QUESTIONS ON THE MATERIAL:
a) In the passage on the history of Arabic character recognition, how many radicals did Nazif's system use?
b) Update the passage on the history of character recognition research by writing out everything from "Since the mid- 1940s" down to "in the mid-1960s." again, with "papers" changed to "articles".
c) Carry on the passage about the history of Arabic character recognition from where it stops.

DOCUMENT SECTION:
>>>
Since the mid- 1940s researchers have carried out extensive work and published many papers on character recognition. Most of the published work on OCR has been on Latin characters, with work on Japanese and Chinese characters emerging in the mid-1960s.

Although almost a third of a billion people worldwide, in several different languages, use Arabic characters for writing (alongside Arabic, Persian and Urdu are the most noted examples), Arabic character recognition has not been researched as thoroughly as Latin, Japanese, or Chinese. The first published work on Arabic optical text recognition (AOTR) may be traced back to 1975, and was by Nazif. In his master's thesis he developed a system for recognizing printed Arabic characters based on extracting strokes, that he called radicals (20 radicals are used) and their positions. He used correlation between the templates of the radicals and the character image. A segmentation stage was included to segment the cursive text. Years later, Badi and Shimura and Noun worked on printed Arabic characters and Amin on handwritten Arabic characters. In the 1980s research work on AOTR increased considerably, a trend that is continuing in the 1990s.
<<<
DATASET RECORDS:
>>>
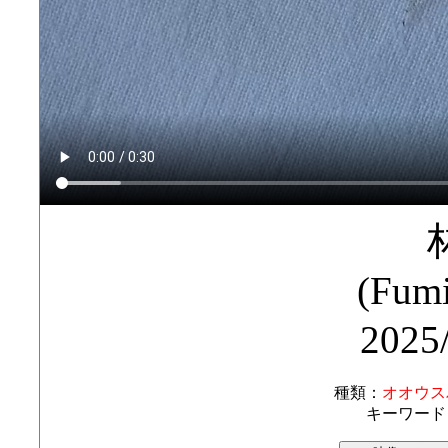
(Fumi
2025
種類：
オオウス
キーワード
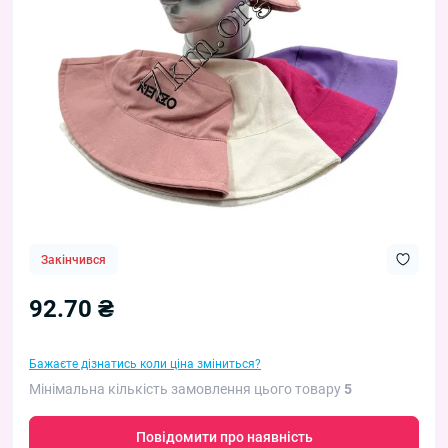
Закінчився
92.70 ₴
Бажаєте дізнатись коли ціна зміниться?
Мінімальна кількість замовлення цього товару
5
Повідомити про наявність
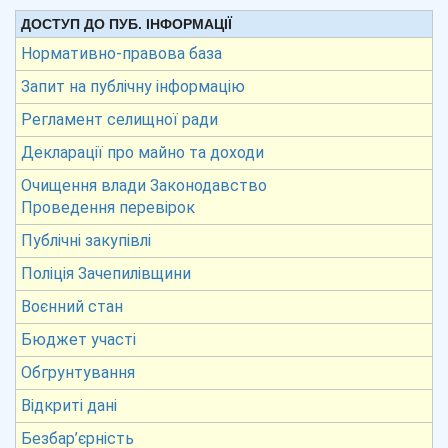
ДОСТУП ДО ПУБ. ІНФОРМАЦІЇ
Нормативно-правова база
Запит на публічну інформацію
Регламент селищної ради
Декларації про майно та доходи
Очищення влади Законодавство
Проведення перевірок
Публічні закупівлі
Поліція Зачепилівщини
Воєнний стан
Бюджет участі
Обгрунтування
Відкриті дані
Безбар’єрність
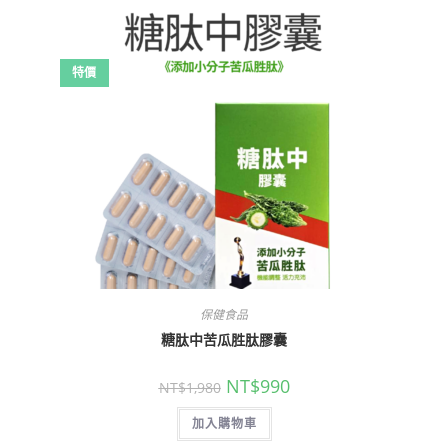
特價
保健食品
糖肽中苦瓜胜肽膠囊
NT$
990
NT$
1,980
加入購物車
<<<
>>>
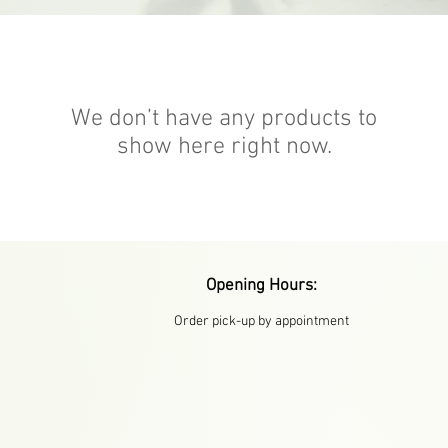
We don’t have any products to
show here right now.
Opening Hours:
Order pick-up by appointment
<<<
ANSWER LIST:
a) It used 20 radicals.

b)
Since the mid- 1940s researchers have carried out extensive work and published many articles on character recognition. Most of the published work on OCR has been on Latin characters, with work on Japanese and Chinese characters emerging in the mid-1960s.

c)
During the past decade, Hidden Markov Models (HMMs) have become the predominant approach to automatic speech recognition. The success of HMMs in speech recognition has led many researchers to apply them to character recognition by representing each word image as a sequence of observations. HMMs qualify as a suitable tool for cursive script recognition for a number of reasons. First, they are stochastic models that can cope with noise and pattern variations occurring as in different fonts. Next, the number of tokens representing an unknown input word may be of variable length. This is a fundamental requirement in cursive fonts because the lengths of the individual input words may greatly vary. Moreover, using an HMM-based approach, the segmentation problem, which is extremely difficult and error prone, can be avoided. This means that the features extracted from an input word need not necessarily correspond with letters. Instead, they may be derived from part of one letter, or from several letters. Thus, the operations carried out by an HMM are in some sense holistic, combining local feature interpretation with contextual knowledge. Finally, there are standard algorithms known from the literature for both training and recognition using HMMs. These algorithms are fast and can be implemented with reasonable effort.

There has been little work in the use of HMMs for the recognition of Arabic script. Three references report on the use of HMMs to perform recognition of Arabic script. Allam uses contour tracing to locate groups of connected characters; the recognition is then performed on each such group as a whole, using features extracted from vertical slices. The feature extraction of the papers by Ben Amara and Belaid and by Yarman-Vural and Atici appear to be specific to Arabic and may not be easily generalizable.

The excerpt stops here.